**Selected passage**.
Scraping React with Python

Posted on Apr 14, 2018

The Campus Labs system Lehigh is using for student engagement is called “LINC” and it sucks. There, I said it. It’s a bloated, confusing React app that hinders club activities on campus. I say that having been a club president trying to administer a LINC page and now I need to contact all of the clubs to get their info for the yearbook.

I was able to get a CSV file from an administrator with the email addresses of all the club presidents, but not with their respective clubs.

I need to email all of the clubs to get them to submit photos and info to the yearbook, and my generic call to action mail-merge isn’t having great results.

So, let’s get that information ourselves.

First we need a list of all the clubs

That’s relatively easy. Just gotta scroll down through https://lehigh.campuslabs.com/engage/organizations repeatedly clicking the “load more” button at the bottom to generate a list of all the currently active clubs.

Then we can download the HTML.

Get the clubs URLs out of the HTML

This is what a single club’s entry looks like (There are around 350 clubs at Lehigh), have they never heard of classes?

**Supplied entries**.
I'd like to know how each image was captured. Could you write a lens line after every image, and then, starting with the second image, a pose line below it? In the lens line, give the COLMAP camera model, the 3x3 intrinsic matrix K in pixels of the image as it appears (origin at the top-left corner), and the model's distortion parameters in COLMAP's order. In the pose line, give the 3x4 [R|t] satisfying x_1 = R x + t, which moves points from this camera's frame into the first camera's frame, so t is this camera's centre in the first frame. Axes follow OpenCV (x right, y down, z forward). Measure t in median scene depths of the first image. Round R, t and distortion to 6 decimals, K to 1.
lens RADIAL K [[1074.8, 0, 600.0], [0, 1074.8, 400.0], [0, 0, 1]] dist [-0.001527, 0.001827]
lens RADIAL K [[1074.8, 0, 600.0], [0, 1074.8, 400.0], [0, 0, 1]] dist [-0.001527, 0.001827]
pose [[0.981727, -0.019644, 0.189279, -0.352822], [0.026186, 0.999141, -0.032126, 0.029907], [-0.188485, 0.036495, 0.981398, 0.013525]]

--

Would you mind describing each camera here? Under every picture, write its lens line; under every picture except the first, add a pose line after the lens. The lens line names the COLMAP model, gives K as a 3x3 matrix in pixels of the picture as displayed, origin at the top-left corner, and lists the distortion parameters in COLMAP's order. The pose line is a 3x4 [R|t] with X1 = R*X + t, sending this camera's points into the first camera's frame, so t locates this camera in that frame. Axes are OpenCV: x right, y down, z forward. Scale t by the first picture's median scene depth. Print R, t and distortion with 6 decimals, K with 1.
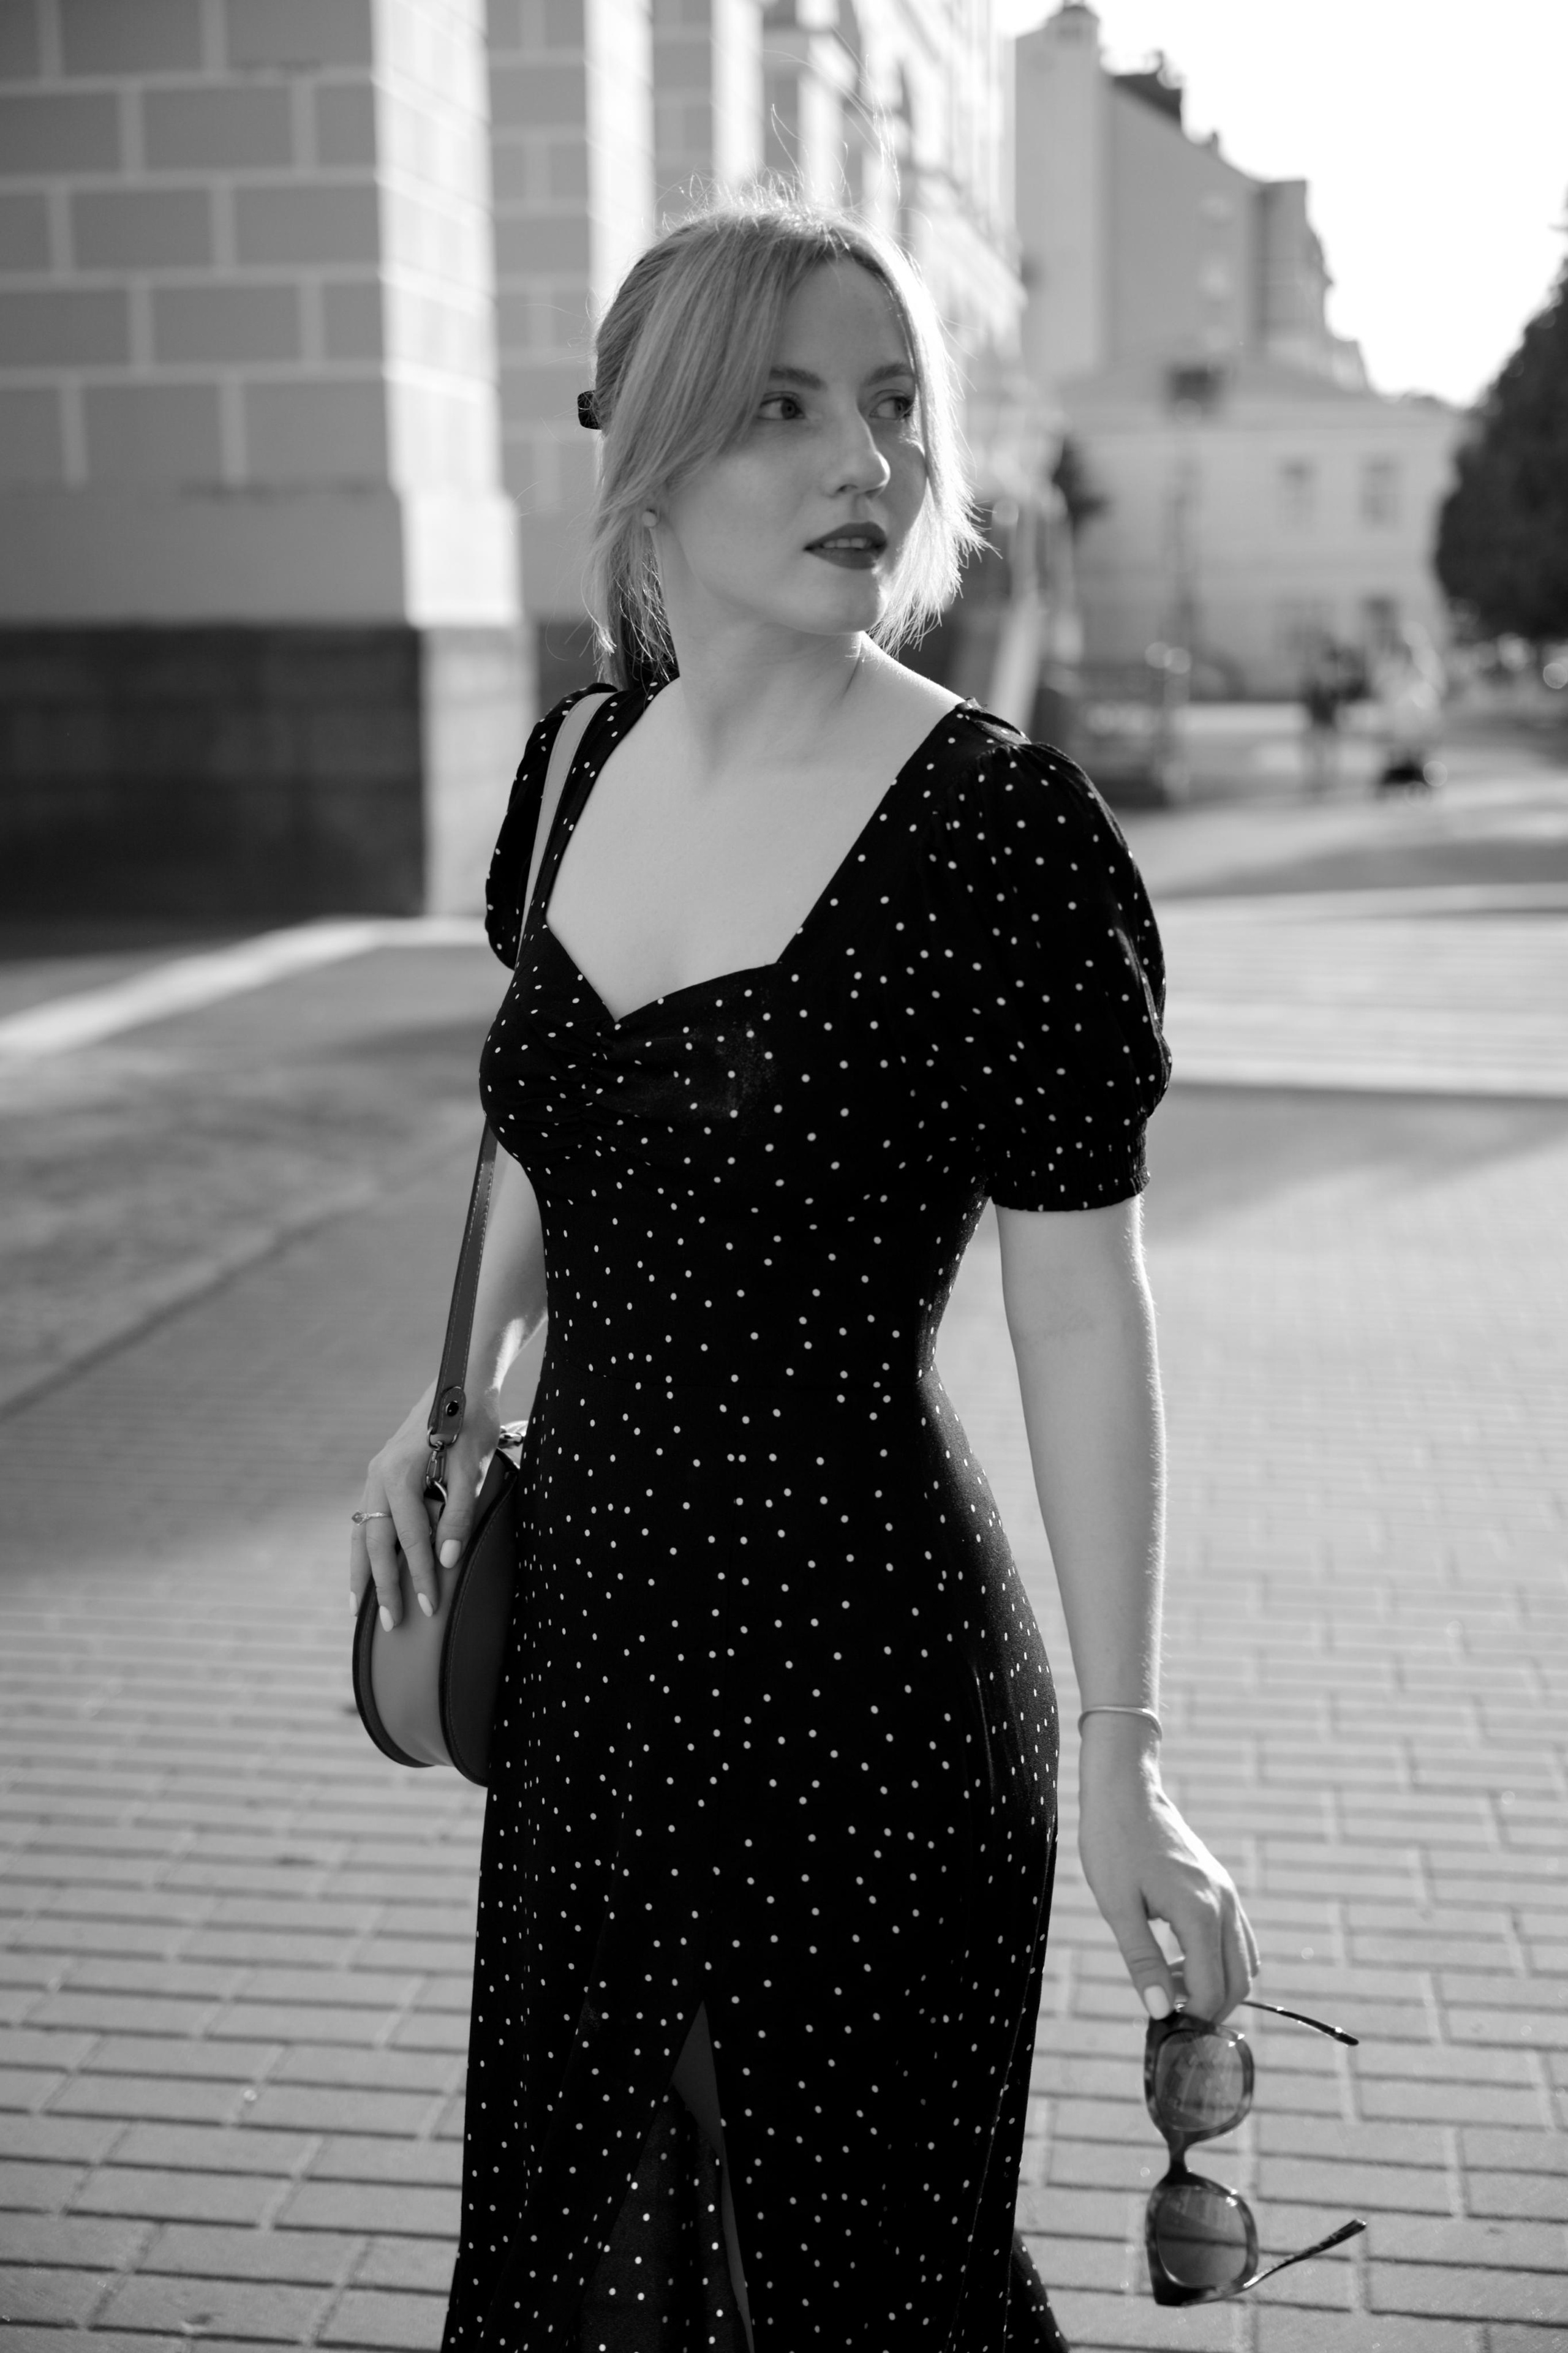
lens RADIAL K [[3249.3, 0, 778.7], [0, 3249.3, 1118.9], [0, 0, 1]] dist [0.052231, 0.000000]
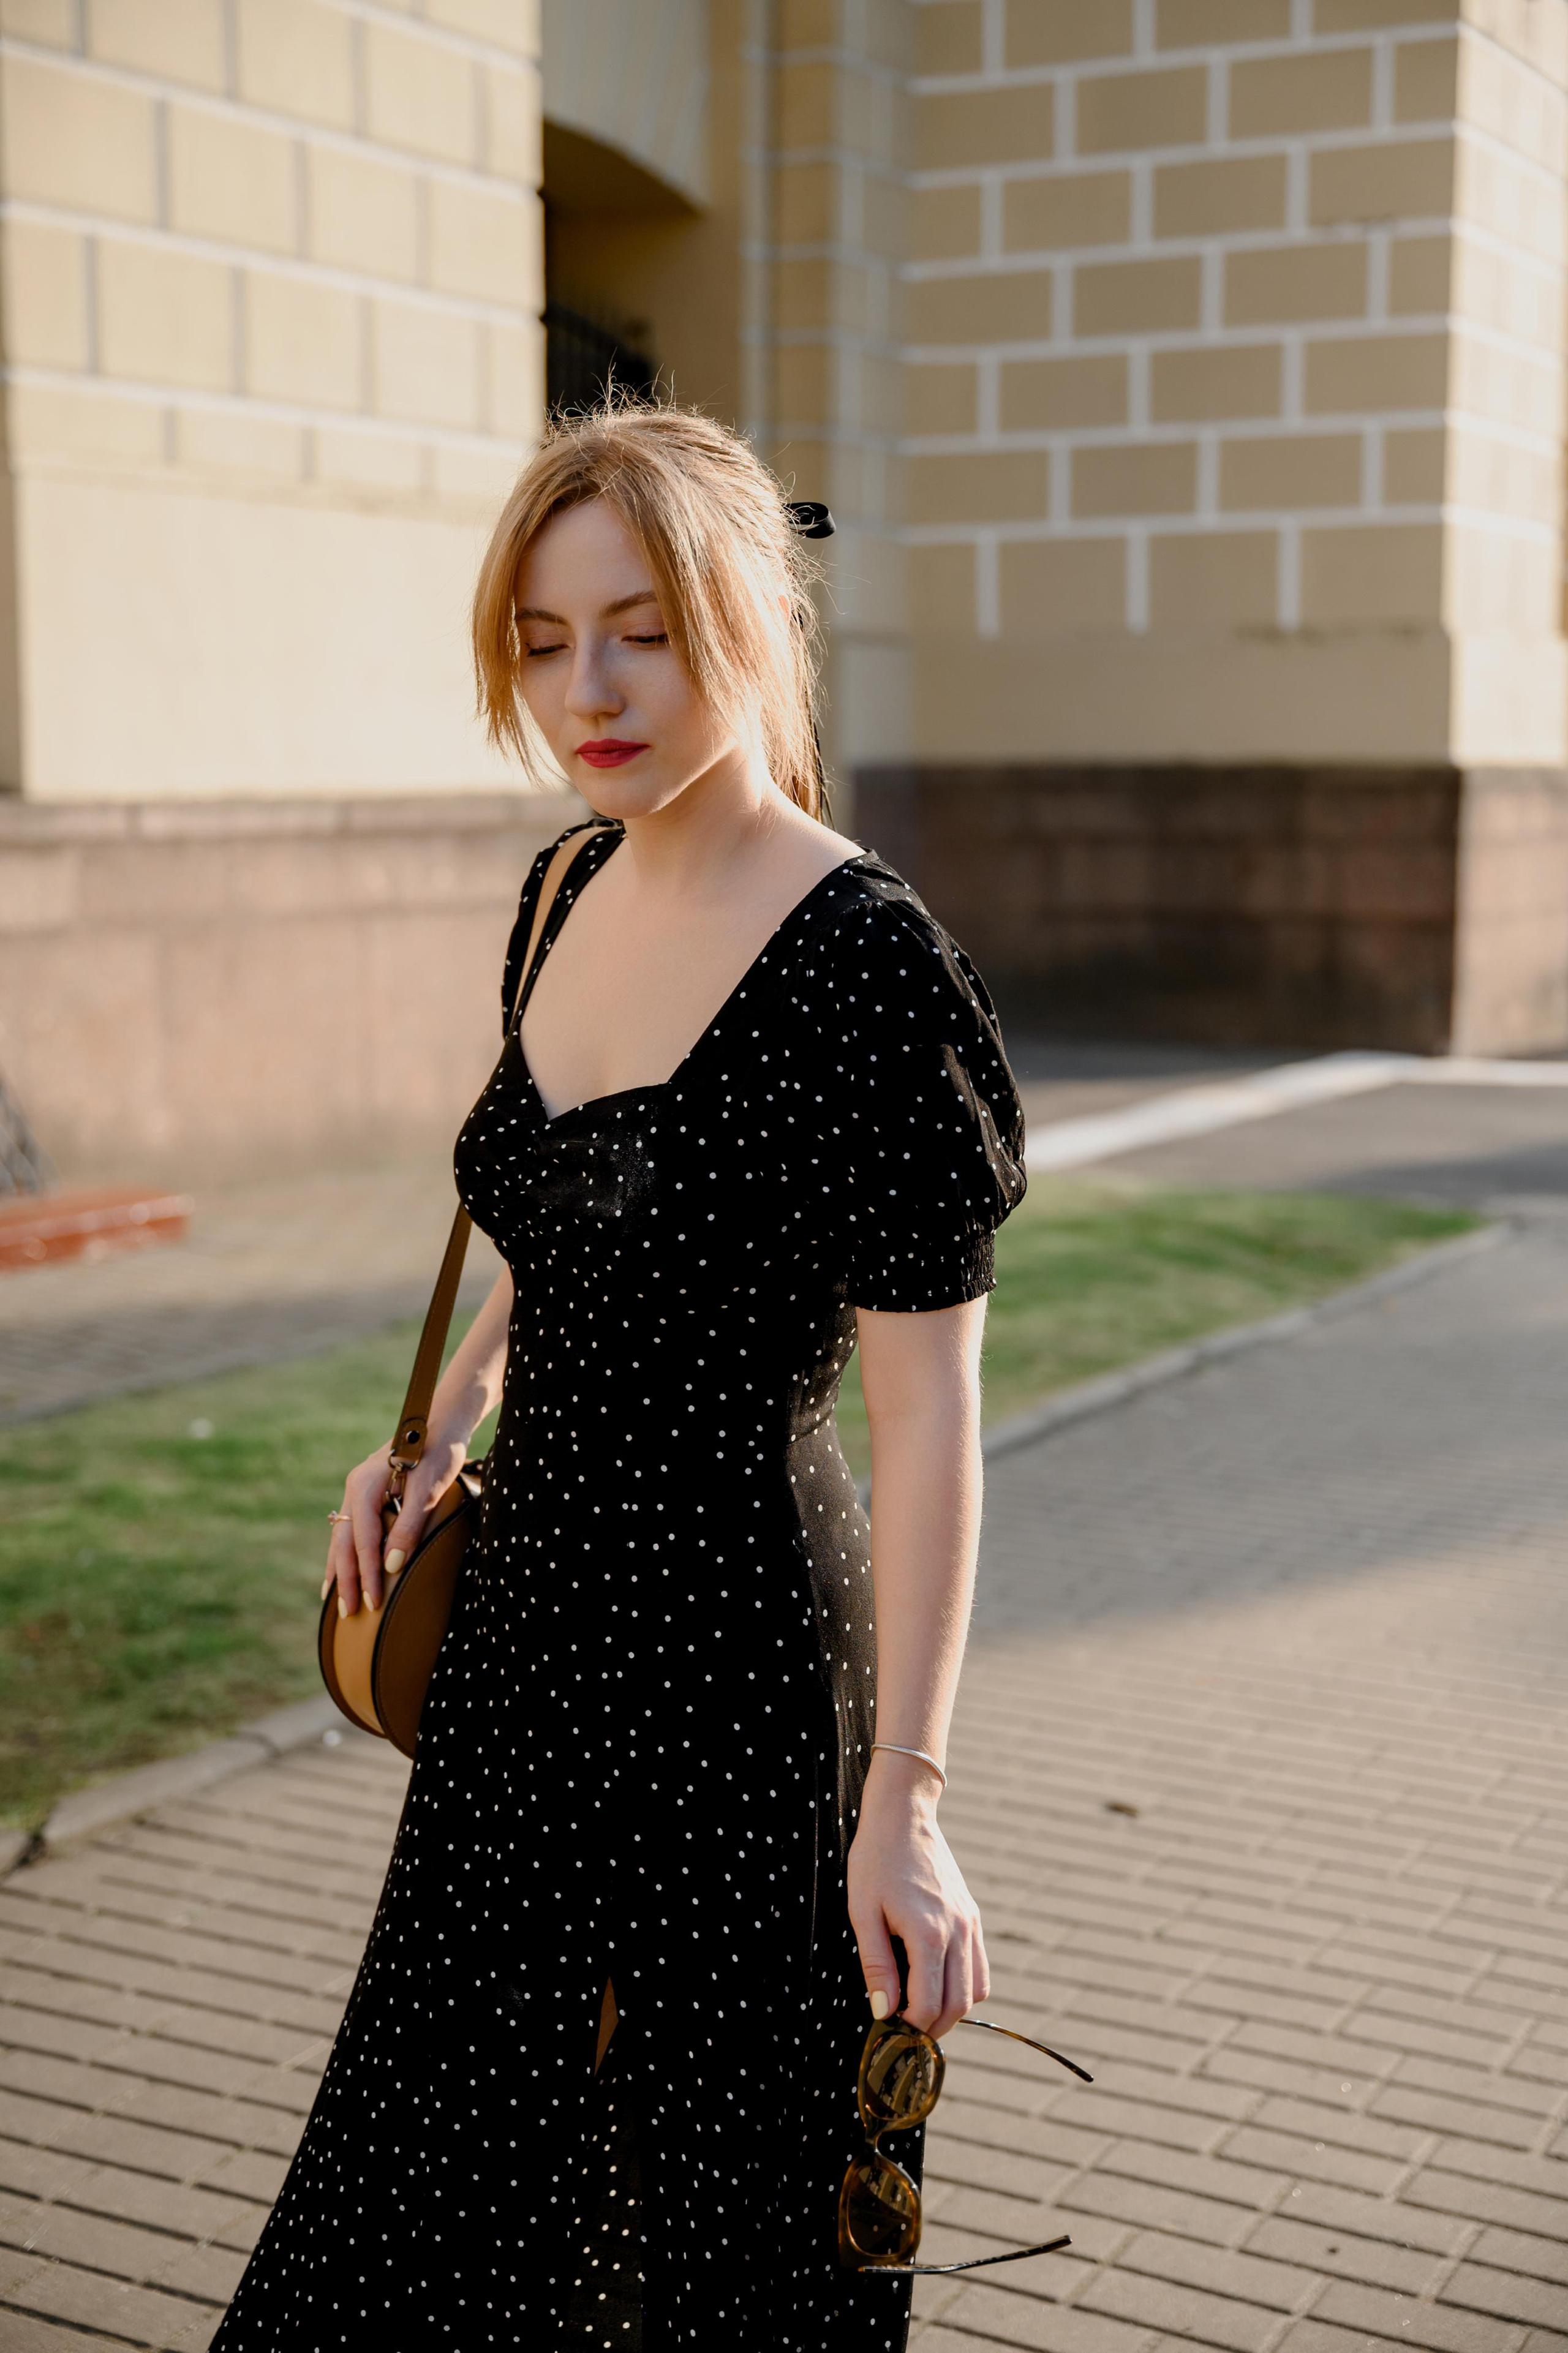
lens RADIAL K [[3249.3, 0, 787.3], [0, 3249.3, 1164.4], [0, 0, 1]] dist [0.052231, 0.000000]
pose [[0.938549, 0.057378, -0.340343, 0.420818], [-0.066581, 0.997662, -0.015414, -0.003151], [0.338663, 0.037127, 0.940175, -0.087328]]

...

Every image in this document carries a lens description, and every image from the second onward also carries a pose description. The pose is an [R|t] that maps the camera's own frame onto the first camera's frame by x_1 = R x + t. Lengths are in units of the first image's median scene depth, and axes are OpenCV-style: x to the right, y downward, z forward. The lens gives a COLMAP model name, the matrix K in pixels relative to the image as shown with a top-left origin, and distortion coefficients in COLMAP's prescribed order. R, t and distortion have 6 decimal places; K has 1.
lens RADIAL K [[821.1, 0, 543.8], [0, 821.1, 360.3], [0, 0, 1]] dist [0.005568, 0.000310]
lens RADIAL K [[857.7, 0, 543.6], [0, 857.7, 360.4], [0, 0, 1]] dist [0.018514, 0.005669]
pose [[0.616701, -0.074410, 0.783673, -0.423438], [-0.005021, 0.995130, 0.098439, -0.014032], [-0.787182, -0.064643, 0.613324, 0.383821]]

**Task statement**.
Write out the stretch from "Then we can" through "heard of classes?" in the post about scraping React with Python.

**Result of the task**.
Then we can download the HTML.

Get the clubs URLs out of the HTML

This is what a single club’s entry looks like (There are around 350 clubs at Lehigh), have they never heard of classes?